Bonds lost ground at the fastest pace of the week on Friday, but even that ended up being insignificant in the bigger picture. The bottom line is that this week's trading helped solidify and consolidate the gains seen after last week's jobs report. With nothing of note on tap today, focus quickly shifted to the risks/opportunities inherent in next Tuesday's CPI report--one of two key players when it comes to determining the next big move for rates (the other being the next jobs report in early September). Higher inflation would suggest bonds erase more of their post-NFP gains whereas lower inflation would argue for another challenge to the 10yr technical floor at 4.20%.
Losing ground fairly steadily this morning.
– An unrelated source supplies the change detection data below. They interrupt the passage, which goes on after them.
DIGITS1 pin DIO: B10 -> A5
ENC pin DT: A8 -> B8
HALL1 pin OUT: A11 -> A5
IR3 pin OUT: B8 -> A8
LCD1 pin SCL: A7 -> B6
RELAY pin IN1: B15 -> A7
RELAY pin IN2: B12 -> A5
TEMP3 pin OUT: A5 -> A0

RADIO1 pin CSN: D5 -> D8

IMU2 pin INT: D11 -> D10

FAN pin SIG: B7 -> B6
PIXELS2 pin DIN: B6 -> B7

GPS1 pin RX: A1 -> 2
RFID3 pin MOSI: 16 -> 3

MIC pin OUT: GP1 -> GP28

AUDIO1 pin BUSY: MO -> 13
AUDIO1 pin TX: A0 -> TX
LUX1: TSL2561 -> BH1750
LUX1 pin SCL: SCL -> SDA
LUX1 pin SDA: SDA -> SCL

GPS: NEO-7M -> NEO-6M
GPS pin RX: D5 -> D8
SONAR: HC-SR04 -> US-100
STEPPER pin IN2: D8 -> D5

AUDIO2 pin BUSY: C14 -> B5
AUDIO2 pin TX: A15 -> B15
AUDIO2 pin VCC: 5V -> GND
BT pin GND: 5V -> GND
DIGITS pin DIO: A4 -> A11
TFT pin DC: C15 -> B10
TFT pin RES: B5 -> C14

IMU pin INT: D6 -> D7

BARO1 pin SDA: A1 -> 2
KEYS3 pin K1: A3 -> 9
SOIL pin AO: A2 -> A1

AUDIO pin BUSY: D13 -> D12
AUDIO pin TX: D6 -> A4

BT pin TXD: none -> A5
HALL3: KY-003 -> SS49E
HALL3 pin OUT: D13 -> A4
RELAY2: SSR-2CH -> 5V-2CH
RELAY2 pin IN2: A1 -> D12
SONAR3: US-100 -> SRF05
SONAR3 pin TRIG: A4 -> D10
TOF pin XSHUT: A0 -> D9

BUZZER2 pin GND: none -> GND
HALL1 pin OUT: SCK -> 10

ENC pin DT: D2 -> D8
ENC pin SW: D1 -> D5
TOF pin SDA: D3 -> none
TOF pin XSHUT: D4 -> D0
MBS down an eighth and 10yr up 2bps at 4.275
01:01 PM
Flat after initial selling. MBS down 3 ticks (.09) and 10yr up 2.9bps at 4.284
03:24 PM
Treasuries heading out at weakest levels with 10yr up 3.1bps at 4.286. MBS still steady with a 3 tick (.09) loss.
Lock / Float Considerations
4.20% indeed proved to be a firm floor for 10yr yields this week. MBS outperformed and generally held the lowest levels since October, albeit with a microscopic bump on Friday. None of the outgoing week's movement was significant, nor can the calendar-based motivations begin to compare to next Tuesday's Consumer Price Index (CPI). If the recent jobs report made traders think rates should go quickly lower, the only singular report that could force reconsideration would be CPI.